Restate the records in full and exactly, with no images included.

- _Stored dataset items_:
-------

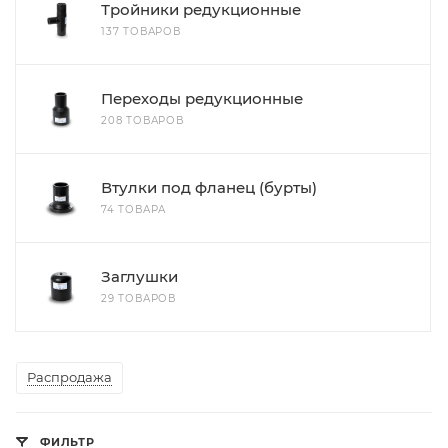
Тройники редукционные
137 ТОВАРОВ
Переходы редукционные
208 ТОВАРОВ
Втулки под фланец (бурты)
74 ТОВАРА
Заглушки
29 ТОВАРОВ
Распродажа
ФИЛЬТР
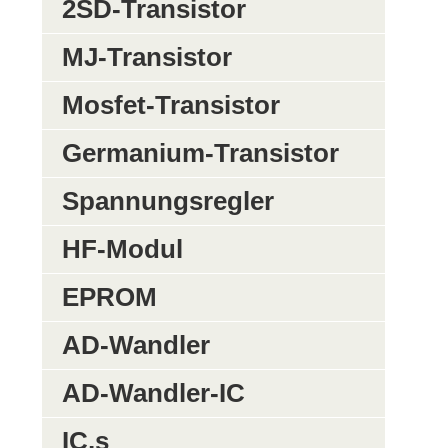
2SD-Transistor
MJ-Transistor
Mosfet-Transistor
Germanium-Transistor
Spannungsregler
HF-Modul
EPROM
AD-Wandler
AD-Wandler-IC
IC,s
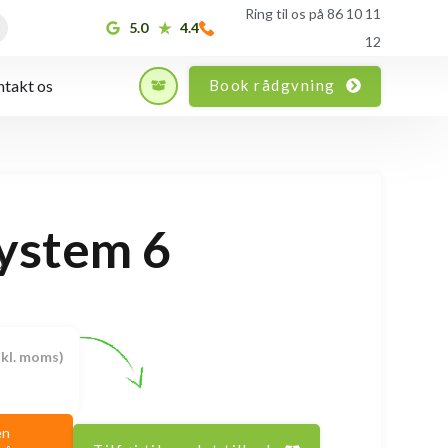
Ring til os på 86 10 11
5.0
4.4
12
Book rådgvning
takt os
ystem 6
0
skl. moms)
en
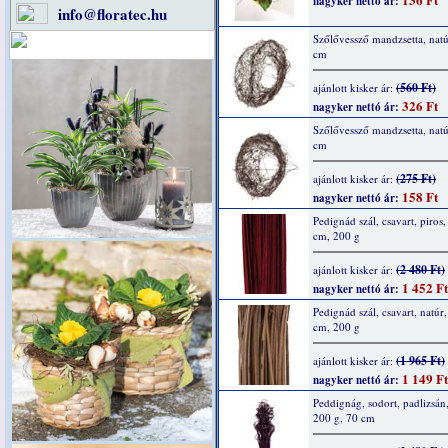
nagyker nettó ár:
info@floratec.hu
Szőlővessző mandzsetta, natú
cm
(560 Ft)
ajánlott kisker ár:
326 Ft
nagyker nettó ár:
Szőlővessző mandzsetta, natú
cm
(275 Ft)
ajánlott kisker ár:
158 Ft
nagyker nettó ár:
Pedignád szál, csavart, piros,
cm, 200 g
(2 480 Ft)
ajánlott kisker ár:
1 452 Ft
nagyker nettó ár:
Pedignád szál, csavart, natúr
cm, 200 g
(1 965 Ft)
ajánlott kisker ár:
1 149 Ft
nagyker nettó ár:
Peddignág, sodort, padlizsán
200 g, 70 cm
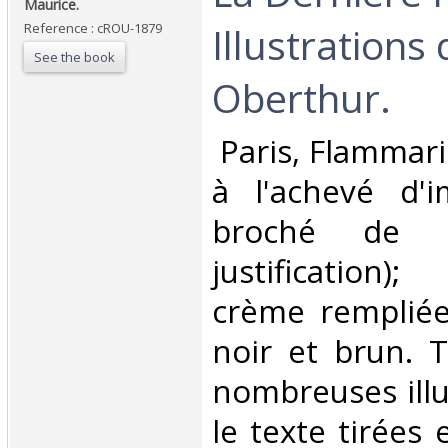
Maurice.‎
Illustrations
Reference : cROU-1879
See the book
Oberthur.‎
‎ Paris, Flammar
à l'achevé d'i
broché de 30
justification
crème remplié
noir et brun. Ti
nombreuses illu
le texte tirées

-------

- _WRITTEN RESPONSE_:
Тройники редукционные
137 ТОВАРОВ
Переходы редукционные
208 ТОВАРОВ
Втулки под фланец (бурты)
74 ТОВАРА
Заглушки
29 ТОВАРОВ
Распродажа
ФИЛЬТР
2SD-Transistor
MJ-Transistor
Mosfet-Transistor
Germanium-Transistor
Spannungsregler
HF-Modul
EPROM
AD-Wandler
AD-Wandler-IC
IC,s
Ring til os på 86 10 11
5.0
4.4
12
Book rådgvning
takt os
ystem 6
0
skl. moms)
en
nagyker nettó ár:
info@floratec.hu
Szőlővessző mandzsetta, natú
cm
(560 Ft)
ajánlott kisker ár:
326 Ft
nagyker nettó ár:
Szőlővessző mandzsetta, natú
cm
(275 Ft)
ajánlott kisker ár:
158 Ft
nagyker nettó ár:
Pedignád szál, csavart, piros,
cm, 200 g
(2 480 Ft)
ajánlott kisker ár:
1 452 Ft
nagyker nettó ár:
Pedignád szál, csavart, natúr
cm, 200 g
(1 965 Ft)
ajánlott kisker ár:
1 149 Ft
nagyker nettó ár:
Peddignág, sodort, padlizsán
200 g, 70 cm
Maurice.‎
Illustrations
Reference : cROU-1879
See the book
Oberthur.‎
‎ Paris, Flammar
à l'achevé d'i
broché de 30
justification
crème remplié
noir et brun. Ti
nombreuses illu
le texte tirées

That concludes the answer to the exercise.